ASSIGNED TASK A |
Decide whether each statement below agrees with the book blog passage, answering yes or no and quoting the exact words of the passage that decide it. (i) The writer pre-ordered the Winnie the Pooh sequel from a bookshop. (ii) In the writer's view, the best chapter of the sequel is the one in which the characters learn to play cricket. (iii) The writer names the celebrities whose biographies were read this year.
ASSIGNED TASK B |
Write the next part of the book blog passage, picking up after its final sentence.

SUPPLIED TEXT |
********************
Not all of these questions are answered in this book, and for once I am hoping that there is a sequel sooner rather than later.

The thing that made me sit up and think the most though is that since I first read this I've imagined Adrian as being from a totally different generation than me - doing the maths here he is infact only 7 3/4 years older than I am.

This is a fun comic read, but it has enough underlying seriousness to really keep you hooked even when you think that Adrian has gone one step too far.

Monday, 16 November 2009

Guilty Pleasures.


Biography.

Even the most unobservant blog follower will have noticed that it has been nearly a month since my last post. I've been reading during that time and as ever some books have been good, some bad and shock horror there is one that I am actually reading really slowly because it is so detailed and beautifully written that I am savouring every page.

However I feel slightly guilty about the bulk of my recent reading as it is a genre that is really looked down upon.

The celebrity biography.

There I've said it. In a public place. Now I'll go for a cleansing shower.

No I won't. I refuse to feel ashamed of my reading choices. This time of year the bookshops are full of s'leb biogs. They aren't always very good, they aren't always very illuminating and sometimes they aren't even very enjoyable. Yet every year I am drawn to read at least a few of them.

The ones I've perused this year have been pretty run of the mill (and no I'm not going to open myself up to more ridicule by actually telling you whose they were) but they've made me smile and have made those first few weeks after the clocks change seem far far brighter.

I've had my fix for now tho' and I'm back on the hard stuff, more of which to follow.

Thursday, 22 October 2009

Oops I Did It Again.


Sequels (again)

I did it again. I read an 'official' sequel to a childhood favourite. Why do I keep doing this to myself?

I've loved the stories and characters from Winnie the Pooh for years. Tigger is my favourite, and I did queue for an hour at Disney for the chance to meet him. I'm not even that bothered by the Disney version of the characters although I do prefer the original illustrations by E H Shepard.

I knew that there was an authorised sequel to the original books coming but having been disappointed by sequels already this year I hadn't pre-ordered the book anywhere except the library.

Wise move. I won't be buying it.

Again I'm not sure if it is because I am reading it as an adult but there was something missing. Magic I think. The stories were too knowing, the wonder, and the imagination, was missing. Milne would never have had Rabbit talking about the Romans or Christopher Robin referring to the Trojan Horse. The character would have made up far better references in the original, the biggest 'enemy' in this book is the thesaurus - it doesn't quite measure up to the Heffalump does it?

The illustrations are also just a touch too modern, I can't quite put my finger on it but they are just not quite *it*.

The best chapter was the one where the characters learn to play cricket and Tigger scores 27 runs. Two of my favourite things mixing - hurrah.

In summary I suppose that there is nothing wrong with the book, the stories read pretty well and the illustrations capture the words pretty well, it is just when the introduction, sorry Exposition, is the best bit you know the book isn't quite as magical as you'd hoped.
********************
MATERIAL SHOWN |

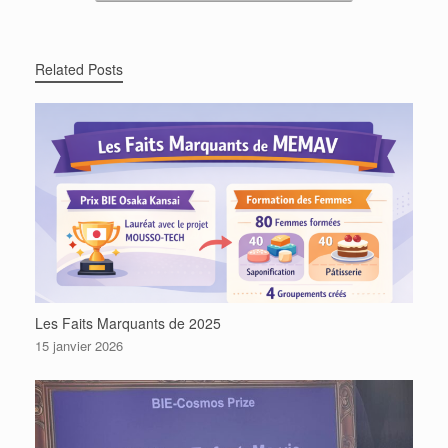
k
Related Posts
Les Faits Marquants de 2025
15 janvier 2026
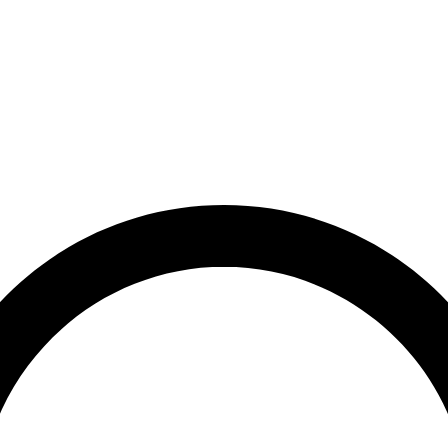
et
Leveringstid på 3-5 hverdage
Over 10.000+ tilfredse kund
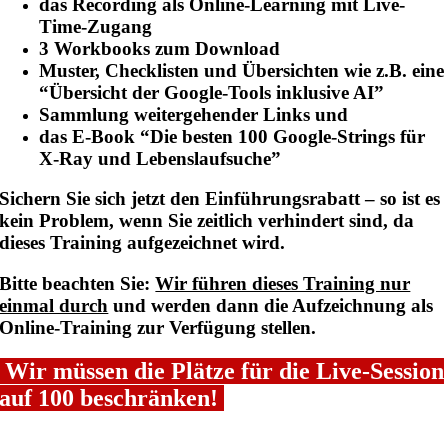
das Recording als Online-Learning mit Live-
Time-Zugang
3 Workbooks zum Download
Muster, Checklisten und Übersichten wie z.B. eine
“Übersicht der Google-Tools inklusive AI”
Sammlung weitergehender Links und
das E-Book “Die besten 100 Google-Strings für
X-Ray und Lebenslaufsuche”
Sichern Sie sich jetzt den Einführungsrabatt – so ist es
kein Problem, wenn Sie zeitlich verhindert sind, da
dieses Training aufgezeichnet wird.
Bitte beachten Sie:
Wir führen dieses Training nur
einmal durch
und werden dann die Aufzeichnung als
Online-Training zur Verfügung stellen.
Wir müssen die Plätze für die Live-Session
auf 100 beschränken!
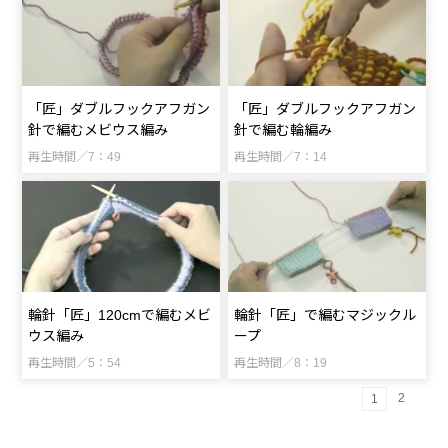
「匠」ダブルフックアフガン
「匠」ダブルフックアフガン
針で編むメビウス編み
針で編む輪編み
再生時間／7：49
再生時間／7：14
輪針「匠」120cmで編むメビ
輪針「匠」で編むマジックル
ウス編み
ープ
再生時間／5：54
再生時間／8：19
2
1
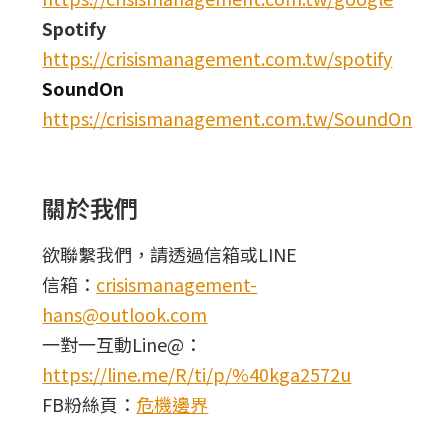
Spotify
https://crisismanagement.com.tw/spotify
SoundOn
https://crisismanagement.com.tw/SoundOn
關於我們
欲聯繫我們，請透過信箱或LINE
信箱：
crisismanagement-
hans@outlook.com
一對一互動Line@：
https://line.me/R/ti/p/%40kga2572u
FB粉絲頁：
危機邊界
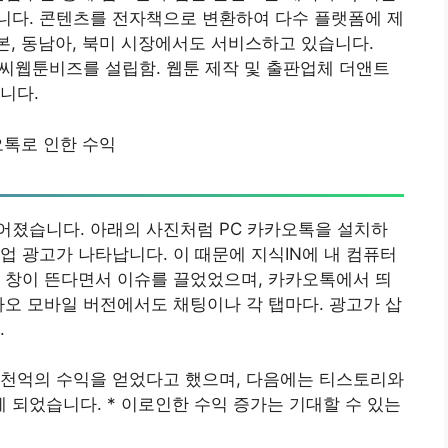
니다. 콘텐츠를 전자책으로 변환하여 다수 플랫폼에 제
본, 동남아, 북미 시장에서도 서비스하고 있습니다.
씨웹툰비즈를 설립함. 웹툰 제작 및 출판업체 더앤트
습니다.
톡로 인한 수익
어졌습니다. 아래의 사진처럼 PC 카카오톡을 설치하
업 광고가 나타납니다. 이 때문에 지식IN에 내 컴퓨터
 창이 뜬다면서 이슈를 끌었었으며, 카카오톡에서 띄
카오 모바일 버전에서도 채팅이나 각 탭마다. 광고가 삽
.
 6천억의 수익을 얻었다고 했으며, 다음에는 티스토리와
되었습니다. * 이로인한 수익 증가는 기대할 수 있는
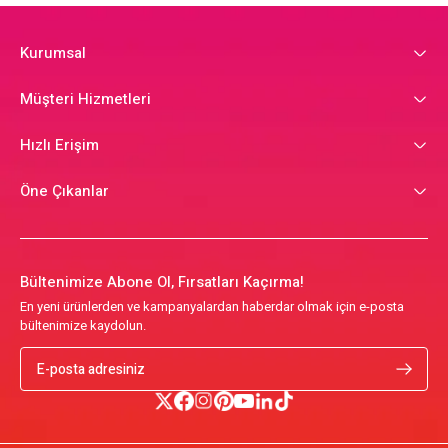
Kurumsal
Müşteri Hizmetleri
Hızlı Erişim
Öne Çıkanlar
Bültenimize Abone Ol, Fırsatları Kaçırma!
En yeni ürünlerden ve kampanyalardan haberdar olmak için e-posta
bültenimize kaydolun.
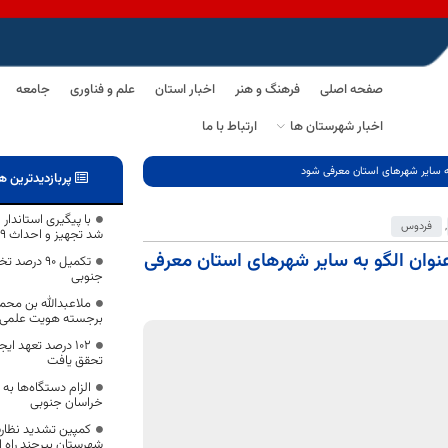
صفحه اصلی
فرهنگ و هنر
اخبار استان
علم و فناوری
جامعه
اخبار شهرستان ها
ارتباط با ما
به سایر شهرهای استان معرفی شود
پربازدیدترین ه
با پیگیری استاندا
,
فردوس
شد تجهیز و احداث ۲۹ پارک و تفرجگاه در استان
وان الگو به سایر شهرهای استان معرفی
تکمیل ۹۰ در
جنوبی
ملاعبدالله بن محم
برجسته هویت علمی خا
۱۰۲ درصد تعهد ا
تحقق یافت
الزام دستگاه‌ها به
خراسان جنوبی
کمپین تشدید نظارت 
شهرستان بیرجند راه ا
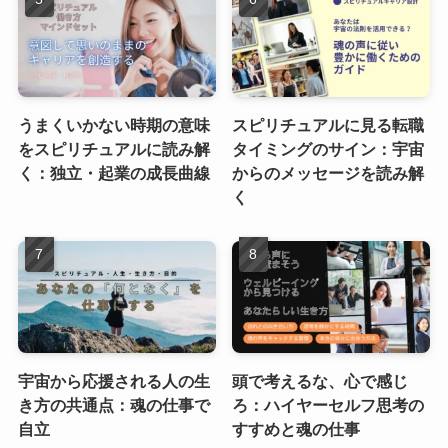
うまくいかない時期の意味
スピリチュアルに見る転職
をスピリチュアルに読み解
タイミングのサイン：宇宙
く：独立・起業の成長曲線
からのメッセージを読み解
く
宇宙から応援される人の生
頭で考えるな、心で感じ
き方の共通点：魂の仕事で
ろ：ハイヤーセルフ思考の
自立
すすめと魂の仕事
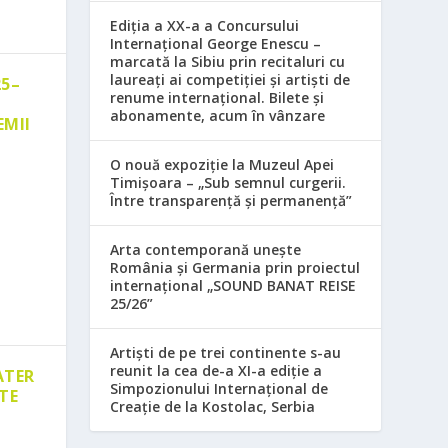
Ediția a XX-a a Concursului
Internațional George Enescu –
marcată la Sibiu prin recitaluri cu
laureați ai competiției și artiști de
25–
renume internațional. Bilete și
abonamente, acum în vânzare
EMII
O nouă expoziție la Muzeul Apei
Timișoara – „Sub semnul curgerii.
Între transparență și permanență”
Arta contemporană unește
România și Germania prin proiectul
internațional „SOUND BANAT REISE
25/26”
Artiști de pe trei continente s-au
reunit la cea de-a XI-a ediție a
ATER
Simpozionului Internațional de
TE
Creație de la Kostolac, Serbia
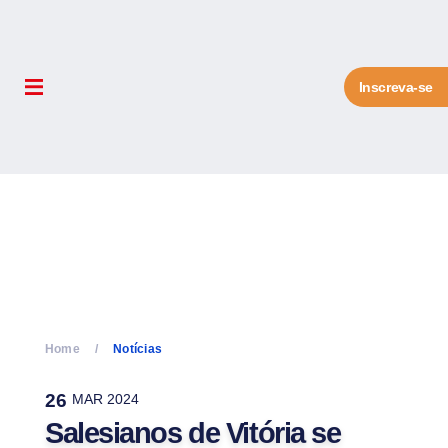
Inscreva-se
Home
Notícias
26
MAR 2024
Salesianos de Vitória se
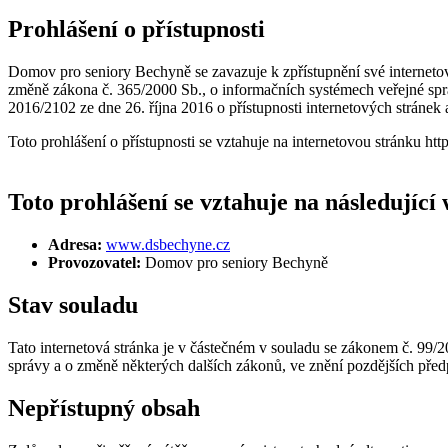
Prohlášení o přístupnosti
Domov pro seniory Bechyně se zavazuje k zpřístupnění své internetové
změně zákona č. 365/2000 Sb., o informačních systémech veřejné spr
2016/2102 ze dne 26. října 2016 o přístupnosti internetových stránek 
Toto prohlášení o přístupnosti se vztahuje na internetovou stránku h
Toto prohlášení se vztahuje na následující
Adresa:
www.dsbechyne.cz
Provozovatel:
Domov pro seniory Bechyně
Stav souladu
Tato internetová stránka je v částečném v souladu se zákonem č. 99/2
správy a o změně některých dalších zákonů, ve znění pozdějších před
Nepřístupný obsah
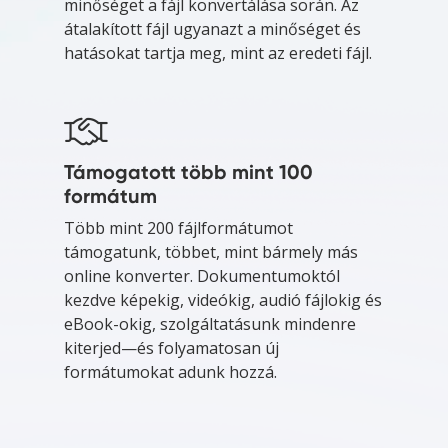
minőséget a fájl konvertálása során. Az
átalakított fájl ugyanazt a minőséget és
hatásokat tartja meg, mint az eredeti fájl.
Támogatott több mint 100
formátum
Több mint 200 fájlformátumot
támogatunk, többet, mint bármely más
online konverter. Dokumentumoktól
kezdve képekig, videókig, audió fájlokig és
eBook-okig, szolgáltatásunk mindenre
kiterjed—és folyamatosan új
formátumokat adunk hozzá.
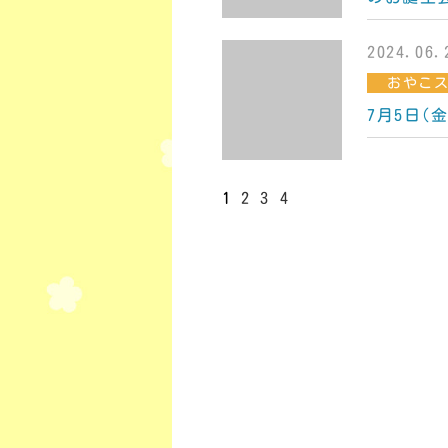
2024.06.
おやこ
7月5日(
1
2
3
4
********************
WRITTEN ANSWER A |
(i) No: "I hadn't pre-ordered the book anywhere except the library."
(ii) Yes: "The best chapter was the one where the characters learn to play cricket and Tigger scores 27 runs."
(iii) No: "no I'm not going to open myself up to more ridicule by actually telling you whose they were"

WRITTEN ANSWER B |
Sunday, 18 October 2009

Dangerous Places


Airports are dangerous places, not because they involve huge security and airplanes but because of the bookshops.

If you are addicted to reading you stand no chance of escaping without buying something. Even if you know that you have a book, a spare book and a just-in-case book in your hand luggage there is always that underlying fear that if there is a delay you'll run out of reading material.

Then in the UK there is the added attraction of the airport edition. Who can resist a paperback version of the brand new hardback you've been coveting on high street?

Well I certainly can't and on a recent trip I indulged in new books on both legs of the journey, and unlike on so many previous occasions I actually regret neither book.

Leaving the UK I treated myself to Sadie Jones' Small Wars an it kept me engrossed throughout the 8 hour flight, although a book that has a tendency to make you weepy is probably best not read in public.


However it was the book I chose on impulse in Canada that was the real treat - Stuart McLean's Vinyl Cafe. I was drawn mostly by the appearance of this book and then the back cover blurb but it really didn't disappoint.
I'll use the description from the website to explain more fully the attraction:

The Vinyl Cafe stories are about Dave, owner of the second hand record store, and they are collected in books and on CD. The stories also feature Dave's wife, Morley, their two children, Sam and Stephanie, and assorted friends and neighbours.

The motto of Dave's store - and of the radio show - is "We May Not Be Big, But We're Small".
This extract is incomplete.